■ WHAT YOU SHOULD DO
In the first block of records, can you render the lines as a JSON list of strings, one string per line and no blank lines? Begin with the line containing "Mantenimiento De Diebold De La Pieza" and continue through the line containing "50 unidades/semana", including both of those lines.

■ AVAILABLE DATA
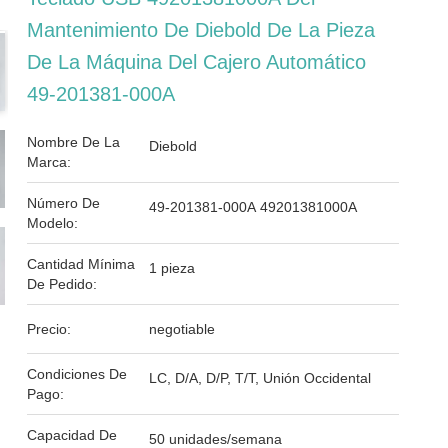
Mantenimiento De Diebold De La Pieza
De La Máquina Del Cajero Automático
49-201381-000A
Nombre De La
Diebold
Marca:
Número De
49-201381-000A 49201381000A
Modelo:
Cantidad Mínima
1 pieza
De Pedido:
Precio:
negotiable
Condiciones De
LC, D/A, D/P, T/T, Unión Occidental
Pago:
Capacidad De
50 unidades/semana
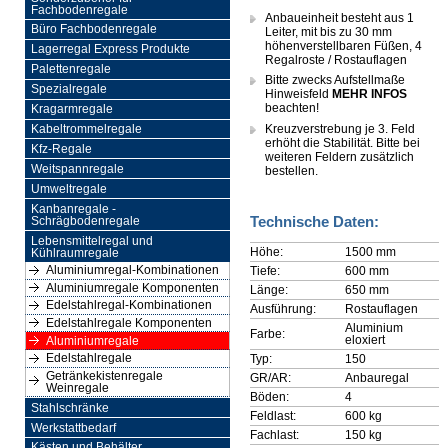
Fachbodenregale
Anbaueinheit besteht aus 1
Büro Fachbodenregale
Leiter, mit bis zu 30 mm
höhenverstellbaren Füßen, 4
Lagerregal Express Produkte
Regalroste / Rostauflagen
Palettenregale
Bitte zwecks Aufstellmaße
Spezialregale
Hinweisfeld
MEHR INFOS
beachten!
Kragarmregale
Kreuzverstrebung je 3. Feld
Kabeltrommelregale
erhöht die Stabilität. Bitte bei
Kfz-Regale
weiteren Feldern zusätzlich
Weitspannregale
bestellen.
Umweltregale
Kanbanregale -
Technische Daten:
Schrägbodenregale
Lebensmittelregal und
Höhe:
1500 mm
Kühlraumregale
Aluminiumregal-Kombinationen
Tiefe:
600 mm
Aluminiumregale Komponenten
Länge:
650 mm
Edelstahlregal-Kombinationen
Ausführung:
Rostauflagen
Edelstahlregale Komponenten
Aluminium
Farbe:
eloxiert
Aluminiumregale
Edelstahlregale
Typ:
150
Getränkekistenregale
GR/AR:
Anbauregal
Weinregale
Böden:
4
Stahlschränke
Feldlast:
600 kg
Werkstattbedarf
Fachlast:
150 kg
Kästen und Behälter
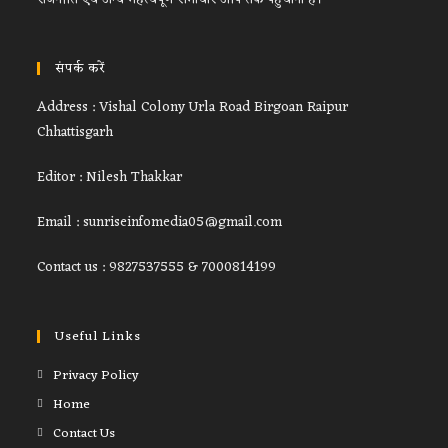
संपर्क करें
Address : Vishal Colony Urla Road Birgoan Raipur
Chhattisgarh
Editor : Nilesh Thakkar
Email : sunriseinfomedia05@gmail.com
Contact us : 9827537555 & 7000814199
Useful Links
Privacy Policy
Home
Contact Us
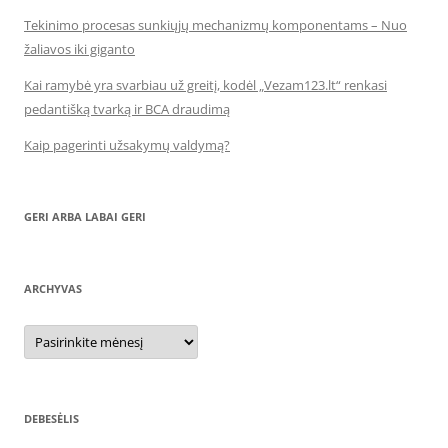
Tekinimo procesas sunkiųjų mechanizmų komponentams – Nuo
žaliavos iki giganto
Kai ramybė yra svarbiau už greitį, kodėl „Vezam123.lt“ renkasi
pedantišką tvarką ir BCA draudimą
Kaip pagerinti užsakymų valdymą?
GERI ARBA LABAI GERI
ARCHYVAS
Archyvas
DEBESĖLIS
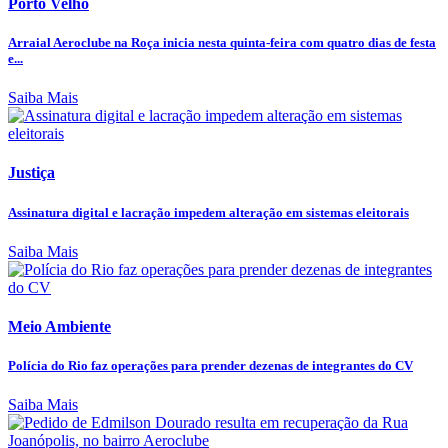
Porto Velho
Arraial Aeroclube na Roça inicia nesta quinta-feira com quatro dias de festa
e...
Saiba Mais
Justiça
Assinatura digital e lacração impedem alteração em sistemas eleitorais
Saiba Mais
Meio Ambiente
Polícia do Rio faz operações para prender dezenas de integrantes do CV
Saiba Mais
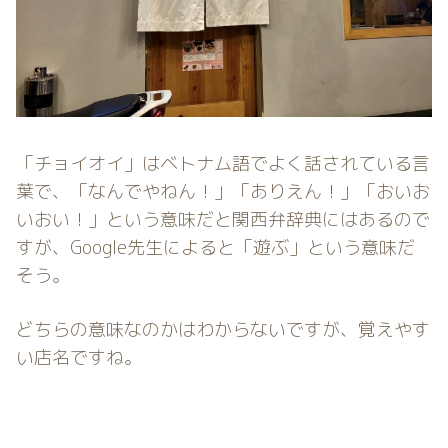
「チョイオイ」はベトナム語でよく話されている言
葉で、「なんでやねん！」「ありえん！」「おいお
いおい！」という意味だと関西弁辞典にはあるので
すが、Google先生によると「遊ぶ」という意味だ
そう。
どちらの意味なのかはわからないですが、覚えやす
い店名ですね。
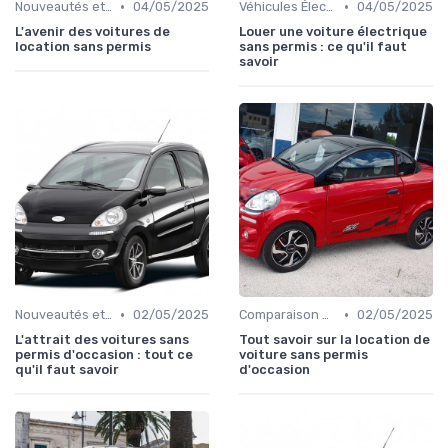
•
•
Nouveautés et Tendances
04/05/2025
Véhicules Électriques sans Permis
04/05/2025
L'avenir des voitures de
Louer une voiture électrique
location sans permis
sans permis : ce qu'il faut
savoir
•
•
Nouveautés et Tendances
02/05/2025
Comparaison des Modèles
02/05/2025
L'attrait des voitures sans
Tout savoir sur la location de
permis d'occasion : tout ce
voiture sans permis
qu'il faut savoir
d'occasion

...

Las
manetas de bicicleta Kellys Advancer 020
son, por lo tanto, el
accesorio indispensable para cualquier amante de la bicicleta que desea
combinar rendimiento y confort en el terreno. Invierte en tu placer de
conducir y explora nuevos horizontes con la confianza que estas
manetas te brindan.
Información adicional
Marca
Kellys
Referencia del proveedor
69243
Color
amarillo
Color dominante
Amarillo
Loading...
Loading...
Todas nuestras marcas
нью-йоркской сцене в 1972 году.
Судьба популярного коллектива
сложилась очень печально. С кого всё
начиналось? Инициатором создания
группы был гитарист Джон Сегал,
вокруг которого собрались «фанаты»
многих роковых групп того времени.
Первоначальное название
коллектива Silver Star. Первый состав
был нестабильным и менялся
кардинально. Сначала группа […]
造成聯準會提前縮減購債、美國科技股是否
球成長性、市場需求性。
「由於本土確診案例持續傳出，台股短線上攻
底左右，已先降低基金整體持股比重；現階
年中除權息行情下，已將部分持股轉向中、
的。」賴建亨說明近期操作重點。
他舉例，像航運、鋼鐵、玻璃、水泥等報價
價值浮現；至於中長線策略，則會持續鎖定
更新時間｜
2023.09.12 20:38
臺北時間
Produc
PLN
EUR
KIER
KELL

■ RESPONSE AREA
[
  "Mantenimiento De Diebold De La Pieza",
  "De La Máquina Del Cajero Automático",
  "49-201381-000A",
  "Nombre De La",
  "Diebold",
  "Marca:",
  "Número De",
  "49-201381-000A 49201381000A",
  "Modelo:",
  "Cantidad Mínima",
  "1 pieza",
  "De Pedido:",
  "Precio:",
  "negotiable",
  "Condiciones De",
  "LC, D/A, D/P, T/T, Unión Occidental",
  "Pago:",
  "Capacidad De",
  "50 unidades/semana"
]